BEGIN STORED DATA

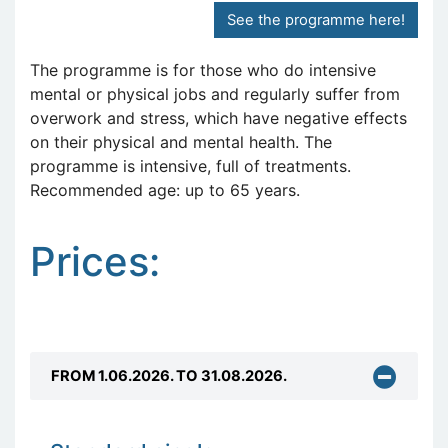
See the programme here!
The programme is for those who do intensive
mental or physical jobs and regularly suffer from
overwork and stress, which have negative effects
on their physical and mental health. The
programme is intensive, full of treatments.
Recommended age: up to 65 years.
Prices:
FROM 1.06.2026. TO 31.08.2026.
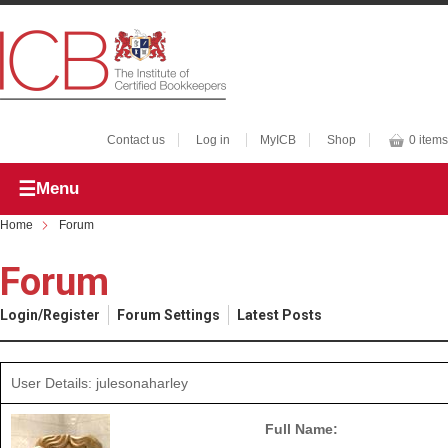
Contact us
Log in
MyICB
Shop
0 items
Menu
Home
Forum
Forum
Login/Register
Forum Settings
Latest Posts
User Details: julesonaharley
Full Name:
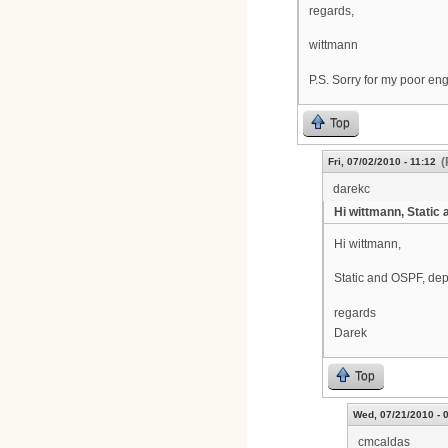
regards,
wittmann
P.S. Sorry for my poor engl
Top
(
Fri, 07/02/2010 - 11:12
darekc
Hi wittmann, Static 
Hi wittmann,
Static and OSPF, dep
regards
Darek
Top
Wed, 07/21/2010 - 
cmcaldas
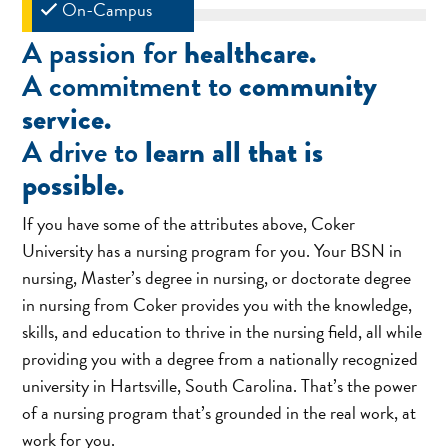
On-Campus
A passion for
healthcare.
A commitment to
community
service.
A drive to
learn all that is
possible.
If you have some of the attributes above, Coker
University has a nursing program for you. Your BSN in
nursing, Master’s degree in nursing, or doctorate degree
in nursing from Coker provides you with the knowledge,
skills, and education to thrive in the nursing field, all while
providing you with a degree from a nationally recognized
university in Hartsville, South Carolina. That’s the power
of a nursing program that’s grounded in the real work, at
work for you.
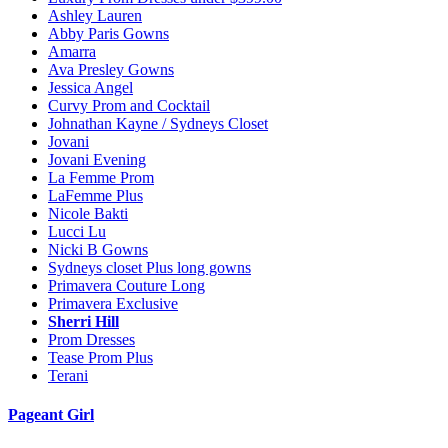
Ashley Lauren
Abby Paris Gowns
Amarra
Ava Presley Gowns
Jessica Angel
Curvy Prom and Cocktail
Johnathan Kayne / Sydneys Closet
Jovani
Jovani Evening
La Femme Prom
LaFemme Plus
Nicole Bakti
Lucci Lu
Nicki B Gowns
Sydneys closet Plus long gowns
Primavera Couture Long
Primavera Exclusive
Sherri Hill
Prom Dresses
Tease Prom Plus
Terani
Pageant Girl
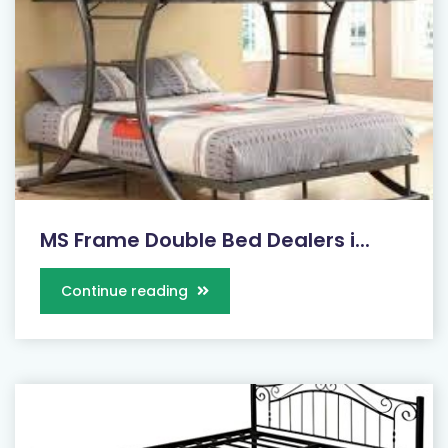
MS Frame Double Bed Dealers i...
Continue reading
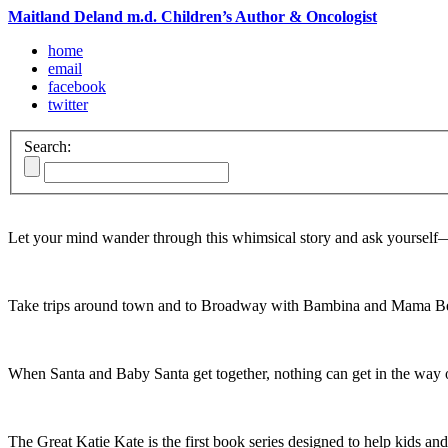
Maitland Deland m.d. Children’s Author & Oncologist
home
email
facebook
twitter
Search:
Let your mind wander through this whimsical story and ask yoursel
Take trips around town and to Broadway with Bambina and Mama Be
When Santa and Baby Santa get together, nothing can get in the way o
The Great Katie Kate is the first book series designed to help kids and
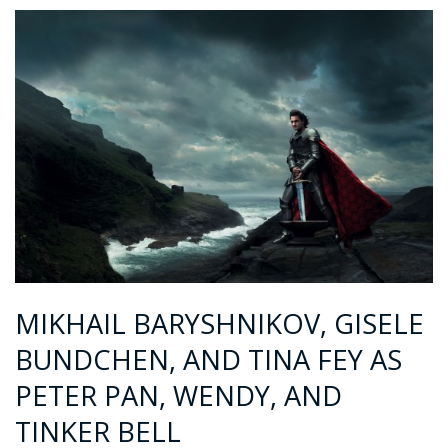
MIKHAIL BARYSHNIKOV, GISELE
BUNDCHEN, AND TINA FEY AS
PETER PAN, WENDY, AND
TINKER BELL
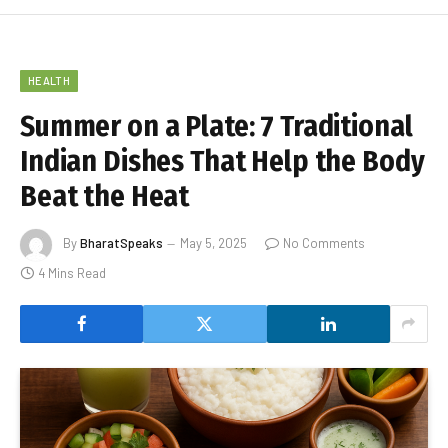
HEALTH
Summer on a Plate: 7 Traditional
Indian Dishes That Help the Body
Beat the Heat
By
BharatSpeaks
May 5, 2025
No Comments
4 Mins Read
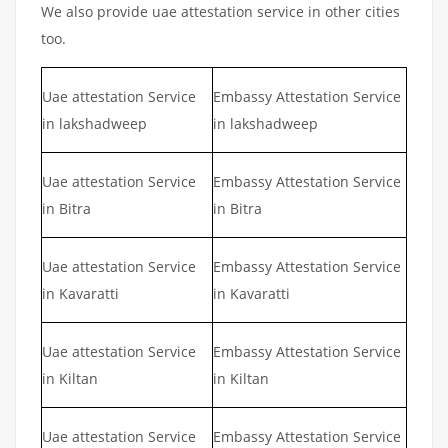
We also provide uae attestation service in other cities
too.
Uae attestation Service
Embassy Attestation Service
in lakshadweep
in lakshadweep
Uae attestation Service
Embassy Attestation Service
in Bitra
in Bitra
Uae attestation Service
Embassy Attestation Service
in Kavaratti
in Kavaratti
Uae attestation Service
Embassy Attestation Service
in Kiltan
in Kiltan
Uae attestation Service
Embassy Attestation Service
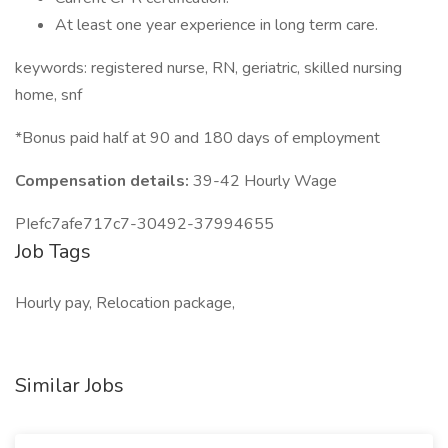
At least one year experience in long term care.
keywords: registered nurse, RN, geriatric, skilled nursing
home, snf
*Bonus paid half at 90 and 180 days of employment
Compensation details:
39-42 Hourly Wage
PIefc7afe717c7-30492-37994655
Job Tags
Hourly pay, Relocation package,
Similar Jobs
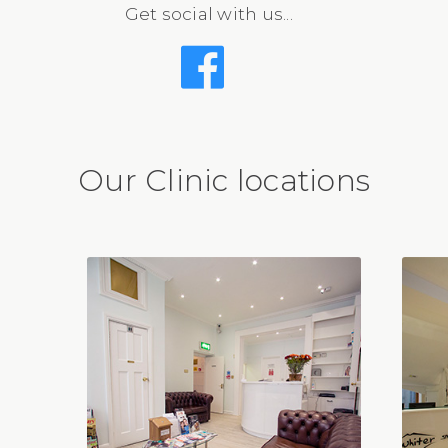
Get social with us...
Our Clinic locations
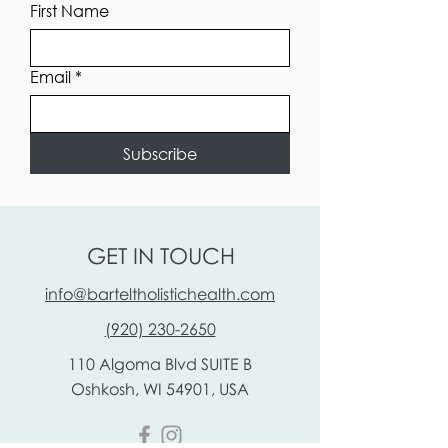
First Name
Email
*
Subscribe
GET IN TOUCH
info@barteltholistichealth.com
(920) 230-2650
110 Algoma Blvd
SUITE B
Oshkosh, WI 54901, USA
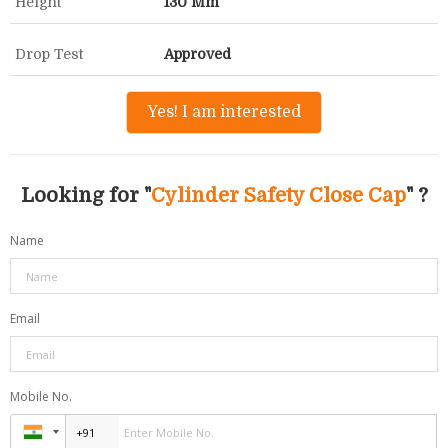
Height
130 Mm
Drop Test
Approved
Yes! I am interested
Looking for "
Cylinder Safety Close Cap
" ?
Name
Email
Mobile No.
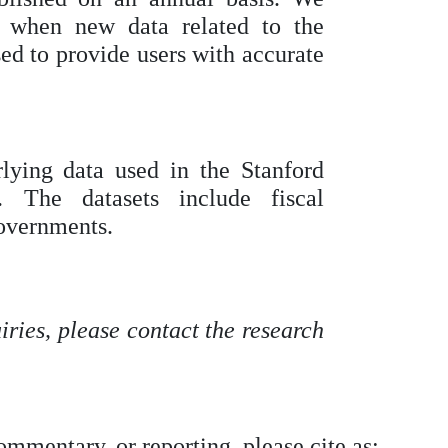
y when new data related to the
ased to provide users with accurate
ying data used in the Stanford
 The datasets include fiscal
governments.
ries, please contact the research
commentary, or reporting, please cite as:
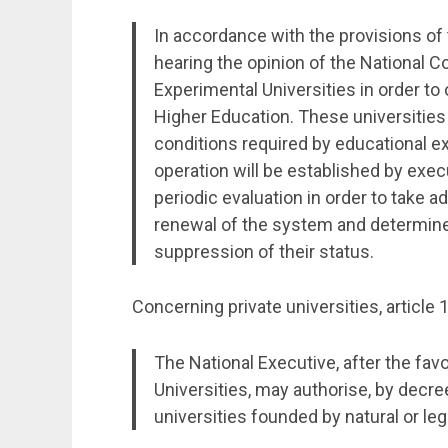
In accordance with the provisions of 
hearing the opinion of the National Co
Experimental Universities in order to
Higher Education. These universities
conditions required by educational e
operation will be established by execu
periodic evaluation in order to take a
renewal of the system and determine 
suppression of their status.
Concerning private universities, article 
The National Executive, after the fav
Universities, may authorise, by decre
universities founded by natural or leg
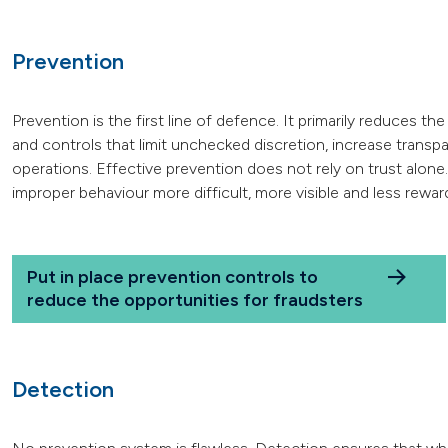
Prevention
Prevention is the first line of defence. It primarily reduces 
and controls that limit unchecked discretion, increase trans
operations. Effective prevention does not rely on trust alone
improper behaviour more difficult, more visible and less rewar
Put in place prevention controls to
reduce the opportunities for fraudsters
Detection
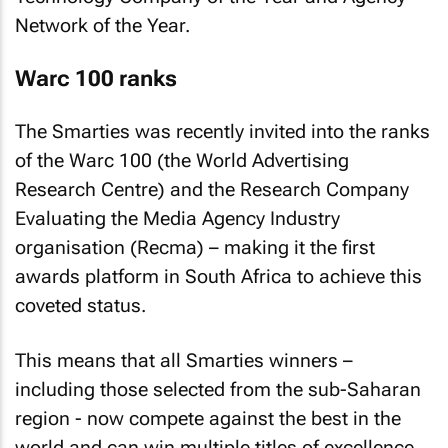
Network of the Year.
Warc 100 ranks
The Smarties was recently invited into the ranks
of the Warc 100 (the World Advertising
Research Centre) and the Research Company
Evaluating the Media Agency Industry
organisation (Recma) – making it the first
awards platform in South Africa to achieve this
coveted status.
This means that all Smarties winners –
including those selected from the sub-Saharan
region - now compete against the best in the
world and can win multiple titles of excellence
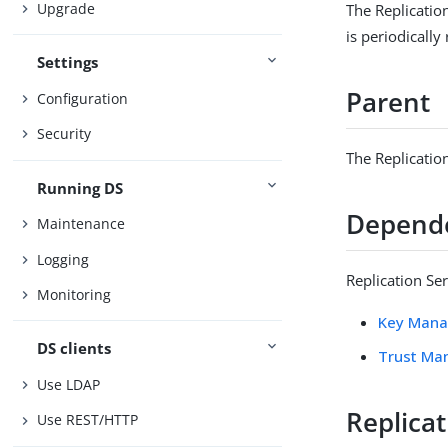
Upgrade
The Replicatio
is periodically
Settings
Parent
Configuration
Security
The Replicatio
Running DS
Depend
Maintenance
Logging
Replication Se
Monitoring
Key Mana
DS clients
Trust Ma
Use LDAP
Replica
Use REST/HTTP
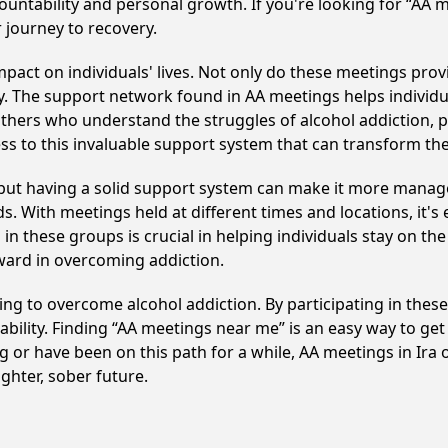
ountability and personal growth. If you're looking for “AA 
 journey to recovery.
pact on individuals' lives. Not only do these meetings provi
. The support network found in AA meetings helps individua
others who understand the struggles of alcohol addiction, p
ss to this invaluable support system that can transform th
, but having a solid support system can make it more manag
 With meetings held at different times and locations, it's ea
n these groups is crucial in helping individuals stay on the
ward in overcoming addiction.
eking to overcome alcohol addiction. By participating in thes
ility. Finding “AA meetings near me” is an easy way to get
g or have been on this path for a while, AA meetings in Ir
ghter, sober future.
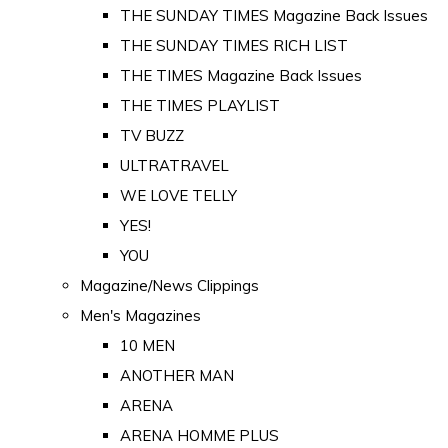
THE SUNDAY TIMES Magazine Back Issues
THE SUNDAY TIMES RICH LIST
THE TIMES Magazine Back Issues
THE TIMES PLAYLIST
TV BUZZ
ULTRATRAVEL
WE LOVE TELLY
YES!
YOU
Magazine/News Clippings
Men's Magazines
10 MEN
ANOTHER MAN
ARENA
ARENA HOMME PLUS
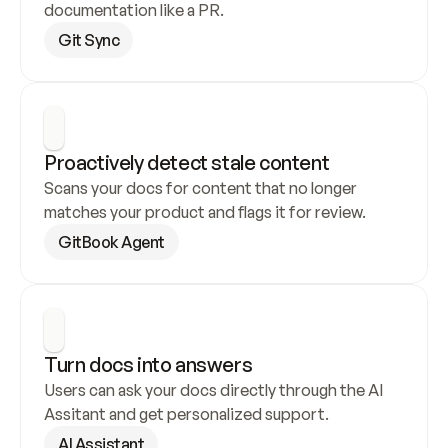
documentation like a PR.
Git Sync
Proactively detect stale content
Scans your docs for content that no longer 
matches your product and flags it for review.
GitBook Agent
Turn docs into answers
Users can ask your docs directly through the AI 
Assitant and get personalized support.
AI Assistant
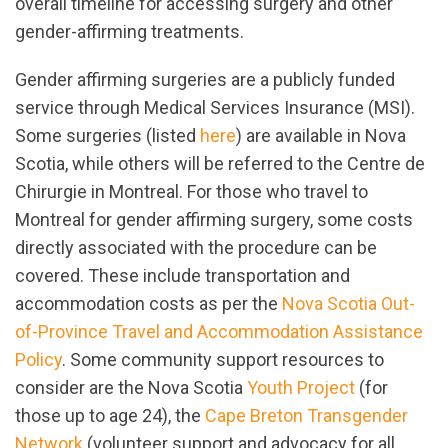
overall timeline for accessing surgery and other
gender-affirming treatments.
Gender affirming surgeries are a publicly funded
service through Medical Services Insurance (MSI).
Some surgeries (listed
here
) are available in Nova
Scotia, while others will be referred to the Centre de
Chirurgie in Montreal. For those who travel to
Montreal for gender affirming surgery, some costs
directly associated with the procedure can be
covered. These include transportation and
accommodation costs as per the
Nova Scotia Out-
of-Province Travel and Accommodation Assistance
Policy
. Some community support resources to
consider are the Nova Scotia
Youth Project
(for
those up to age 24), the
Cape Breton Transgender
Network
(volunteer support and advocacy for all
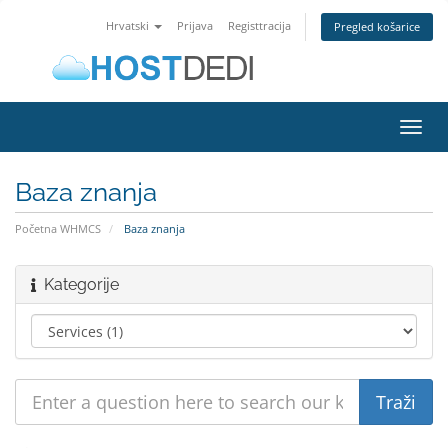
Hrvatski
Prijava
Registtracija
Pregled košarice
Toggl
navig
Baza znanja
Početna WHMCS
Baza znanja
Kategorije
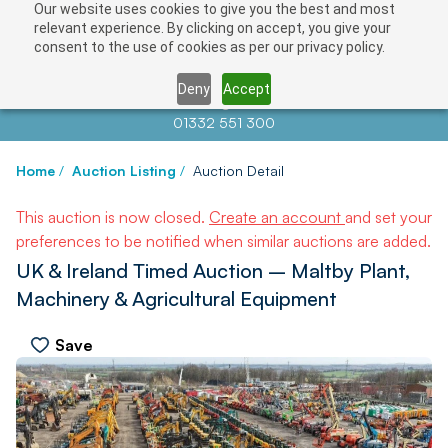
Our website uses cookies to give you the best and most
relevant experience. By clicking on accept, you give your
consent to the use of cookies as per our privacy policy.
Deny
Accept
Contact us at
info@auctionnews.com
01332 551 300
Home
/
Auction Listing
/
Auction Detail
This auction is now closed.
Create an account
and set your
preferences to be notified when similar auctions are added.
UK & Ireland Timed Auction – Maltby Plant,
Machinery & Agricultural Equipment
Save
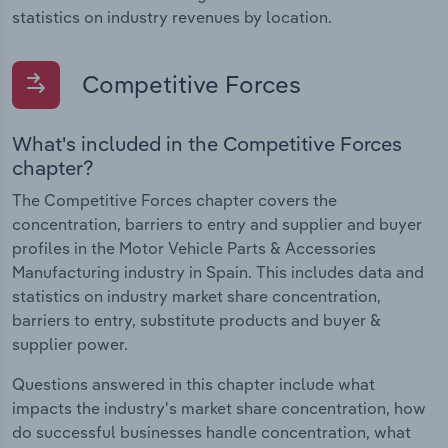
statistics on industry revenues by location.
Competitive Forces
What's included in the Competitive Forces
chapter?
The Competitive Forces chapter covers the
concentration, barriers to entry and supplier and buyer
profiles in the Motor Vehicle Parts & Accessories
Manufacturing industry in Spain. This includes data and
statistics on industry market share concentration,
barriers to entry, substitute products and buyer &
supplier power.
Questions answered in this chapter include what
impacts the industry's market share concentration, how
do successful businesses handle concentration, what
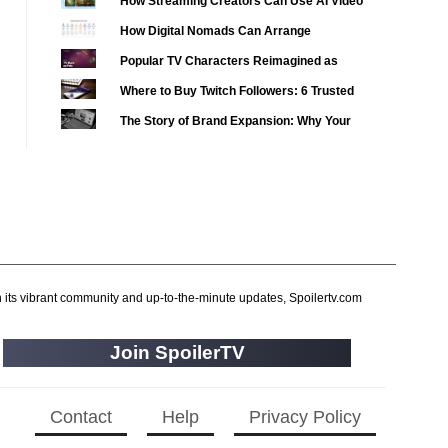
How Streaming Creators Can Use AI Video
2020 TV Series Competition
(33)
Tools to Elevate Their Content
How Digital Nomads Can Arrange
2021 CC
(15)
Notarized Document Translations from
Popular TV Characters Reimagined as
2021 Episode Competition
(11)
Abroad
Adopt Me Pets
Where to Buy Twitch Followers: 6 Trusted
2021 Show Championship
(18)
Services Compared
The Story of Brand Expansion: Why Your
2022 CC
(16)
Favorite News Outlets Are Moving Into
2022 Episode Competition
(11)
Digital Gaming
2022 TV Series Competition
(16)
2023 CC
(15)
2023 Episode Competition
(11)
2023 STV Awards
(9)
2023 TV Series Competition
h its vibrant community and up-to-the-minute updates, Spoilertv.com
(16)
2024
(1)
Join SpoilerTV
24 Legacy
(120)
24: Live Another Day
(259)
3 Body Problem
Contact
Help
Privacy Policy
(8)
4400
(61)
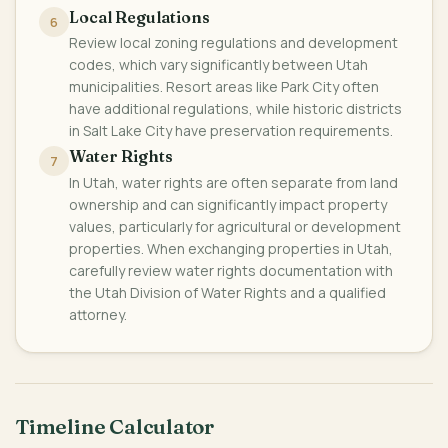
Local Regulations
6
Review local zoning regulations and development
codes, which vary significantly between Utah
municipalities. Resort areas like Park City often
have additional regulations, while historic districts
in Salt Lake City have preservation requirements.
Water Rights
7
In Utah, water rights are often separate from land
ownership and can significantly impact property
values, particularly for agricultural or development
properties. When exchanging properties in Utah,
carefully review water rights documentation with
the Utah Division of Water Rights and a qualified
attorney.
Timeline Calculator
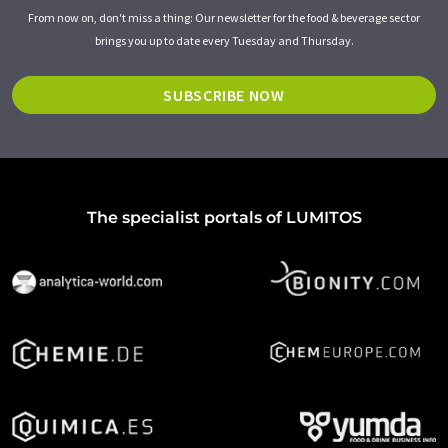
From now on, don't miss a thing: Our newsletter for the food & beverage sector
brings you up to date every Tuesday and Thursday.
SUBSCRIBE NOW
The specialist portals of LUMITOS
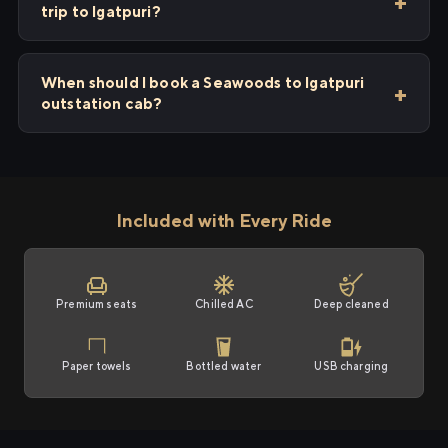
trip to Igatpuri?
When should I book a Seawoods to Igatpuri
outstation cab?
Included with Every Ride
Premium seats
Chilled AC
Deep cleaned
Paper towels
Bottled water
USB charging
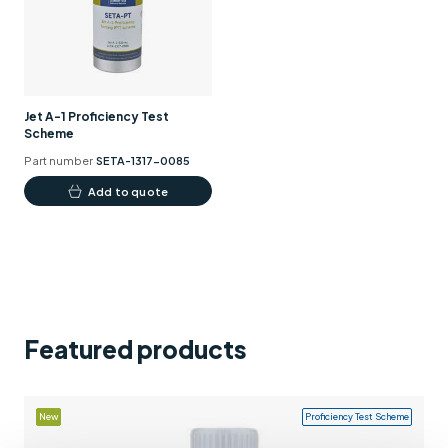
Support
Contact us
+44 (0)1932 564391
Jet A-1 Proficiency Test
Scheme
Part number
SETA-1317-0085
Add to quote
Featured products
New
Proficiency Test Scheme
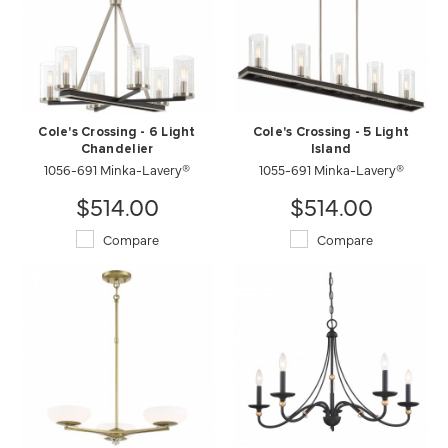
Cole's Crossing - 6 Light
Cole's Crossing - 5 Light
Chandelier
Island
1056-691 Minka-Lavery®
1055-691 Minka-Lavery®
$514.00
$514.00
Compare
Compare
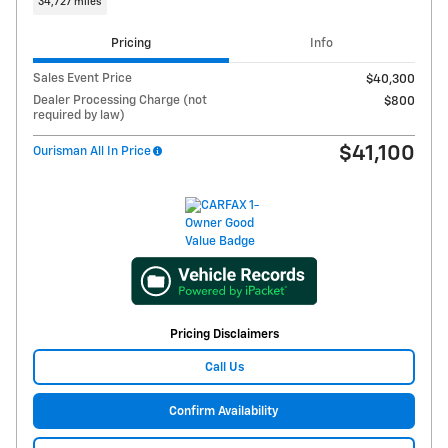
34,727 miles
Pricing
Info
Sales Event Price
$40,300
Dealer Processing Charge (not
$800
required by law)
$41,100
Ourisman All In Price
Pricing Disclaimers
Call Us
Confirm Availability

END STORED DATA

**WORK INSTRUCTIONS:** Lines with "Issues" in them are what the answer must contain; copy each from the records above.

**REPLY TO THE TASK:**
THE SUNDAY TIMES Magazine Back Issues
THE TIMES Magazine Back Issues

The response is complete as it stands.